* ANGEZEIGTER TEXT
Auf Radtour durch Dänemark: An der Ostküste bis Århus

Dominik George 2023-05-19 1709 9 min

Nun ist es so weit: Meine erste diesjährige Radtour beginnt. Um 9 Uhr bin ich in Bonn mit dem Zug losgefahren – erst nach Köln, und von dort weiter nach Hamburg. Das Ziel ist heute Tønder kurz hinter der deutsch-dänischen Grenze. Dort war ich letztes Jahr schon einmal, als ich mit dem Fahrrad eine Rundtour um Nord-Schleswig-Holstein gemacht habe.

Genau wie letztes Jahr bin ich übrigens auch diesmal wieder anlässlich der Debbian Reunion Hamburg und des AlekSIS-Entwickler-Sprints in Lübeck unterwegs.

Tag 1 - Im Zug nach Tønder

Die Bahnfahrt war überraschend entspannt. Im ersten Wagen, wo auch das Fahrrad-Abteil ist, war wenig los, die vorhergesagte “hohe Auslastung” spielte sich weier hinten ab, wo unter anderem eine Gruppe Besoffener, wie immer vom Zugbegleitpersonal unbehelligt, ihrer Belästigung mit Bluetooth-Lautspechern nachgingen. Ganz vorne hingegen erwartete mich eine ziemlich unerwartete Überraschung: Ein Mitreisender mit ebenfalls langen Haaren, Laptop und Vierkant bot sich an, mir einen Kaffee aus dem Bordbistro mitzubringen. vejle_aarhus Als er mir seine E-Mail-Adresse für PayPal nannte, kam mir da doch irgendwas bekannt vor: “Moment, du bist …?” Es stellte sich heraus, dass ich sowohl Software von ihm benutze, als auch regelmäßig Mailinglisten-Posts von ihm sehe. So ließ ich dann auch meine Arbeit, mal wieder, liegen, und es gab erstmal einige Fachsimpelei, unter anderem über F/reifunk.

Während der Fahrt bestückte ich auch meine Uhr mit der aktuellen Velomap für Deutschland und Dänemark. Gerade rechtzeitig, denn durch die 15 Minuten Verspätung würde ich meinen Anschlusszug von Niebüll nach Tønder verpassen, so dass ich diese Strecke dann doch schon mit dem Fahrrad fahren musste.

* FRAGEN ZUM MATERIAL
1. Übersetze den Satz „Die Bahnfahrt war überraschend entspannt.“ aus dem Text über die Radtour durch Dänemark ins Englische.
2. Beantworte die folgenden Fragen zum Text über die Radtour durch Dänemark jeweils kurz.
(a) Um wie viel Uhr begann die Zugfahrt in Bonn?
(b) Welcher Ort ist das Tagesziel?
(c) Wie viele Minuten Verspätung hatte der Zug?

* BEREITGESTELLTES MATERIAL
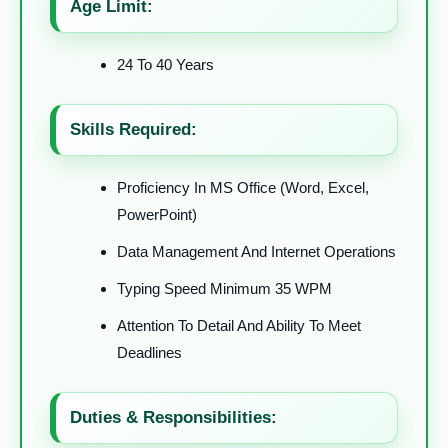
Age Limit:
24 To 40 Years
Skills Required:
Proficiency In MS Office (Word, Excel,
PowerPoint)
Data Management And Internet Operations
Typing Speed Minimum 35 WPM
Attention To Detail And Ability To Meet
Deadlines
Duties & Responsibilities:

* ANTWORTEN DER REIHE
1. The train ride was surprisingly relaxed.

2.
(a) Um 9 Uhr.
(b) Tønder.
(c) 15 Minuten.